演習課題 A
勉強会の印象記のうち、ローカーボ食で優れた改善効果があったと示された指標をすべて書き出してください。
演習課題 B
勉強会の印象記を、最後の文の後から書き継いでください。

抜粋本文
┌──

日本ローカーボ食研究会

日本ローカーボ食研究会

第4回定期勉強会印象記:小早川医院 小早川裕之

第4回日本ローカーボ食研究会勉強会 印象記

小早川医院 小早川裕之

 去る10月20日、「糖尿病治療の新戦略」と題して第4回勉強会が開催されました。会場は、名古屋駅から徒歩7~8分の名古屋プライムセントラルタワーという近代的なビルの13階にありました。製薬会社との共催は今回で2回目ですが、今回は前回よりもさらに大きな会場が用意されていました。
開会直後は空席もみられましたが、開会後30分ほどで用意された座席がすべて埋まり、椅子を追加しなければならないほどの盛会となりました。

 最初に灰本クリニックの灰本先生が「糖尿病のローカーボ治療~新たな治療戦略の提案」というテーマで講演されました。
前半はローカーボ食の原理や具体的な指導法、カロリー制限食と比較した場合の優位性をわかりやすく解説され、ローカーボ食のHbA1c、脂質、BMIに対する優れた改善効果を、自院の患者さんを対象にした臨床研究のデータを交えて明らかにされました。
 後半では、海外の大規模研究のデータに基づいて、厳しい『糖質制限』では総死亡が増えるが、植物性脂肪・タンパク質を中心とした『ゆるやかローカーボ』では総死亡は不変かあるいは減少する可能性が高いことを示されました。そして、糖尿病の重症度(HbA1cの値)に応じて炭水化物制限の程度を層別化することにより、必要以上に厳しい炭水化物制限を避ける必要があることを強調されました。

└──

データ一覧
┌──

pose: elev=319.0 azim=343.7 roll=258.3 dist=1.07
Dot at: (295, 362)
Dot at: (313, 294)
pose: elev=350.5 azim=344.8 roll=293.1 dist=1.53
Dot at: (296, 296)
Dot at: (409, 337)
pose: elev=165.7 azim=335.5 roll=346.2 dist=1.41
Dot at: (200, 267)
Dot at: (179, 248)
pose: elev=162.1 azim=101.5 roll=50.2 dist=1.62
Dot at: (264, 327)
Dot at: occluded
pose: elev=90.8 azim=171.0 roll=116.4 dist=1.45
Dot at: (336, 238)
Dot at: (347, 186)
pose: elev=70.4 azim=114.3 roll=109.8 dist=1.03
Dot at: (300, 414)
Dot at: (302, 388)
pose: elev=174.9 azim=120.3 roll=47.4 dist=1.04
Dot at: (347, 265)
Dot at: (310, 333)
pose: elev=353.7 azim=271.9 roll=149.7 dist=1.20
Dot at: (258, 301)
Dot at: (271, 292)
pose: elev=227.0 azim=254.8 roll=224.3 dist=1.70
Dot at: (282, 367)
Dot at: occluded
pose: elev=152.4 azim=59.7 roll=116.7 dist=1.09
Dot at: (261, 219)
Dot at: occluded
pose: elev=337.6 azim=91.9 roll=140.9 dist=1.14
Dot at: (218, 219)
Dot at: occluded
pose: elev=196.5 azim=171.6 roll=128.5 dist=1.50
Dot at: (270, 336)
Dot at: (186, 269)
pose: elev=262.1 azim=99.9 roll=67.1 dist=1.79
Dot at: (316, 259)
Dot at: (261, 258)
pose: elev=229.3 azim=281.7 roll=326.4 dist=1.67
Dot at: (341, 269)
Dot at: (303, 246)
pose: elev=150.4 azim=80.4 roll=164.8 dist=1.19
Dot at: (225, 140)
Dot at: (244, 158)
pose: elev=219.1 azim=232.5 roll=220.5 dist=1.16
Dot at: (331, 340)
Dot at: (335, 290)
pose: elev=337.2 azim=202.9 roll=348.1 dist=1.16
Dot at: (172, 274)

└──

解答 A
HbA1c、脂質、BMI

解答 B
 灰本先生のお話を伺って、糖尿病の食事療法に関する議論のポイントはもはや「カロリー制限食と炭水化物制限食のどちらが優れているか?」ではなく「ゆるやかなローカーボ食と厳しい糖質制限食、どちらが適切な食事療法か?」という点に移ってきていると感じました。

 次に、東京都健康長寿医療センター内科の荒木 厚先生が「高齢者糖尿病の治療~血糖変動を中心に~」というテーマで講演されました。
 先生は血糖変動と認知機能の関係について多くの臨床データをもとに解説されました。その要点をまとめると以下のようになります。
① 低血糖の頻度が高いほど総死亡が増えるとともに認知症を発症する危険性が高まる。
② 血糖コントロールが悪い人ほど認知症になりやすい(HbA1cが7以上の人は7未満の人に比べて4.8倍認知症を発症しやすい)。
③ 食後高血糖を防ぐことが認知機能低下の予防につながる。
高齢者糖尿病では食後高血糖を防ぎつつ低血糖も起こさないような配慮が必要であり、低血糖を起こしやすいような虚弱な高齢者ではHbA1cのコントロール目標をやや高めの7.5~8.5%(NGSP)に設定する必要があるとのことでした。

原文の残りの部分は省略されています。